### Fragmento para leer:
-----

Pinky y la cuestión racial

Entre los diversos elefantes en la habitación ignorados por Hollywood en sus décadas de gloria, seguramente el más grande fue el racismo institucionalizado en la sociedad estadounidense, tanto el que tenía como objeto los numerosos pueblos originarios norteamericanos, mostrados la mayoría de las veces en los westerns como un “otro” difuso, salvaje y enemigo que debe ser eliminado, como el dirigido hacia la comunidad que hoy llamamos afroamericana. La anecdótica (y casi siempre subordinada) presencia de personajes de piel negra favoreció, de hecho, la aparición de un género específico en la producción independiente, los race films, orientados a un público que no se veía representado en el cine industrial convencional y realizados por directores negros, como Oscar Micheaux o Spencer Williams, pero también blancos, como Richard E. Norman. Poco espacio hubo para la diversidad fuera de ese ámbito. Los aciertos fílmicos de Hallellujah de King Vidor, a menudo citado como el primer musical all black (se adelantó por unos meses Hearts In Dixie de Paul Sloane), son tan innegables como su tendencia a los estereotipos poco afortunados. Un cineasta de extrañísima carrera, Dudley Murphy, adaptó una obra de Eugene O’Neill con un imperial Paul Robeson al frente, The Emperor Jones. Y en el clásico de John M. Stahl Imitation of Life por detrás del afecto y el negocio que comparten Claudette Colbert y Louise Beavers asomaba el drama interior de la hija de la segunda, que por el tono de su piel puede pasar por blanca y opta por hacerlo asumiendo la obligada y trágica ruptura con su madre. El personaje lo encarnaba una actriz afrodescendiente, Fredi Washington, a diferencia del remake de Douglas Sirk, en el que recaía en una actriz blanca, Susan Kohner. Son notables excepciones en un marco dominado por los roles de criadas y las figuras cómicas tipo Stepin Fetchit, que explotaban una imagen perezosa y algo bobalicona.

La situación no mejoró, obviamente, con la generalización a partir de 1934 del Motion Picture Production Code, el código de autocensura que se suele recordar por el nombre de uno de sus impulsores, Will H. Hays. Un documento para la historia universal de la infamia que, entre otras muchas cosas, prohibía expresamente la miscegenation o mestizaje, la representación de relaciones sexuales entre personas blancas y negras. El hito del Oscar a Hattie McDaniel por Gone with the Wind (Victor Fleming, 1939) expone bien las paradojas de una industria que reconocía el talento de una gran actriz al tiempo que celebraba con entusiasmo el pasado reciente esclavista. En la excepcional In This Our Life (John Huston, 1942), con Bette Davis y Olivia de Havilland como hermanas de muy desigual comportamiento y ética, McDaniel volvía a hacer una vez más de criada, pero la película ponía el foco sobre la discriminación racial a través del personaje de su hijo, Ernest Anderson, acusado falsamente de un accidente del que no tuvo culpa. Antes, en un diálogo memorable, le recordaba a De Havilland, para justificar su voluntad de estudiar Derecho, que “un chico negro puede mantener un trabajo o perderlo, pero no tiene opciones de ascender”. La película de Huston es un inteligente oasis en un Hollywood que, por la misma época, presentaba dos nuevos musicales all black, Cabin in the Sky (Vincente Minnelli, 1943), con la fabulosa Ethel Waters, y Stormy Weather (Andrew L. Stone, 1943), que hoy se recuerda, además de por la canción que le da título, a cargo de Lena Horne, por un número musical difícil de creer en su desafío de la física y la fisiología humana, el alucinante Jumpin’ Jive cantado por Cab Calloway y, sobre todo, bailado por los Nicholas Brothers.

-----

### Entradas proporcionadas:

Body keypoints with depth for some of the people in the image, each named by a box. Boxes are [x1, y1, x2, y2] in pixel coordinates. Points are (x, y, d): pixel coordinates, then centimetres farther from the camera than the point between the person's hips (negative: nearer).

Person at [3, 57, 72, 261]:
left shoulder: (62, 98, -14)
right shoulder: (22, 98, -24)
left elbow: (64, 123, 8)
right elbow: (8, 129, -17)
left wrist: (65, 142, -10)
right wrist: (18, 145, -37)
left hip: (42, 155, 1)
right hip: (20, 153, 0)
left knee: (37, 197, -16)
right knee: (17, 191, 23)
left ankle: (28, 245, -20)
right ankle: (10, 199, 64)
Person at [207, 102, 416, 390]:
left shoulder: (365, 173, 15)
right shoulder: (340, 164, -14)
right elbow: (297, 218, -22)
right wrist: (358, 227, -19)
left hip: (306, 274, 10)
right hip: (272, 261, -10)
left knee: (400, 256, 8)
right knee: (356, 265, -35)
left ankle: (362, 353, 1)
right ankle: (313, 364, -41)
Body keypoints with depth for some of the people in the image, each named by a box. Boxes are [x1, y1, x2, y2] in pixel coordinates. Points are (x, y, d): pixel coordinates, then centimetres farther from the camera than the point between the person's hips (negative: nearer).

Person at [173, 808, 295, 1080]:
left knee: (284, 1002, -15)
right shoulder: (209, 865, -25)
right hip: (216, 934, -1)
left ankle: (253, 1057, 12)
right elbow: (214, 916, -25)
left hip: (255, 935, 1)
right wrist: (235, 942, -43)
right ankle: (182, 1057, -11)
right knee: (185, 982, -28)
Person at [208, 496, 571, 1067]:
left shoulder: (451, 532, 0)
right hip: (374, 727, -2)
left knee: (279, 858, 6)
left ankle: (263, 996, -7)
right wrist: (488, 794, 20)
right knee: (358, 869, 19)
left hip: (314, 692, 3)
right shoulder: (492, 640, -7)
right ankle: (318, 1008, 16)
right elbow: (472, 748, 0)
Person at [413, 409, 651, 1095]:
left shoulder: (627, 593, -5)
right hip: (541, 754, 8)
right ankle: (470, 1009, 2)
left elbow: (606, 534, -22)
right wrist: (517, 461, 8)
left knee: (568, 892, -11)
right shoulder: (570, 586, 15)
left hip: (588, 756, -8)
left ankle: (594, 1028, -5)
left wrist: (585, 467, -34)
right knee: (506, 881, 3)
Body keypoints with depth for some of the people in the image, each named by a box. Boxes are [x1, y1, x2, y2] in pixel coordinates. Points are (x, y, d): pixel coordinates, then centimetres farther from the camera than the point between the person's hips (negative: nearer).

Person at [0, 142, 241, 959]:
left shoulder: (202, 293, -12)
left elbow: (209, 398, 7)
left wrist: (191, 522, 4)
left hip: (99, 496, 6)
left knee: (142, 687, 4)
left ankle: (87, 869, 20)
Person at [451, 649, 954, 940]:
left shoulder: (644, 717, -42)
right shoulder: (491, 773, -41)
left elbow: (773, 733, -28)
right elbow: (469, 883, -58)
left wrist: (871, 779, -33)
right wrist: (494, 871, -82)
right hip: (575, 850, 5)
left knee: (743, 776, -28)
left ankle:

-----

Prosigue el texto sobre Hollywood y la cuestión racial a partir de su última frase. Las entradas no tienen ningún papel aquí.

### Respuesta al problema:
Sorprende en ese contexto que en 1949 se estrenasen cuatro películas que se enfrentaban explícitamente a la cuestión racial. Por orden cronológico la primera en llegar a las salas fue, en mayo, Home of the Brave, de Mark Robson, ambientada en la Segunda Guerra Mundial y que tiene como personaje central al soldado negro Peter Moss (James Edwards), afectado de amnesia y parálisis después de ver morir en las selvas del Pacífico Sur -y literalmente en sus brazos- a su amigo blanco Finch (Lloyd Bridges). Las técnicas psicoanalíticas tan del gusto de aquel Hollywood sirven en este caso para, por medio de flashbacks, reconstruir los episodios bélicos que motivan el trauma pero también el origen de una amistad honesta y llena de complicidades -como esas palabras que se intercambian a manera de broma privada en diversas ocasiones, Charming / Delightful-, pero también incómoda en una sociedad segregada en la que el odio racista se expresa sin disimulo, como sucede con el cabo T. J. (Steve Brodie).

En agosto se estrenó Lost Boundaries (Alfred L. Werker), que al mes siguiente compitió en el Festival de Cannes y obtuvo el premio al mejor guion, escrito por Eugene Ling y Virginia Shaler a partir de un artículo de William Lindsay White sobre el caso real del doctor Albert C. Johnston, que ejerció su oficio durante años pasando por blanco hasta el punto de que su propio hijo no conoció su herencia negra hasta la adolescencia. El joven resolvió ese choque vital a través de un viaje iniciático por las raíces de la cultura negra de su país del que regresó renovado y comprometido a afianzar su formación como músico (la película, de hecho, incluye una composición suya, Guess I’m Thru with Love). Lost Boundaries introduce cambios en el relato, altera los nombres reales (los Johnston pasan a ser la familia Carter) y hace recaer esos personajes en actores blancos (Mel Ferrer, Beatrice Pearson), pero el elenco incluye, por supuesto, muchos actores negros, entre ellos nombres tan notables como Canada Lee, William Greaves (después documentalista y director de Symbiopsychotaxiplasm: Take One) o, en un papel mínimo, Leigh Whipper. La evidente voluntad didáctica no apaga el valor de un film que tiene en el conflicto del hijo el elemento de mayor interés.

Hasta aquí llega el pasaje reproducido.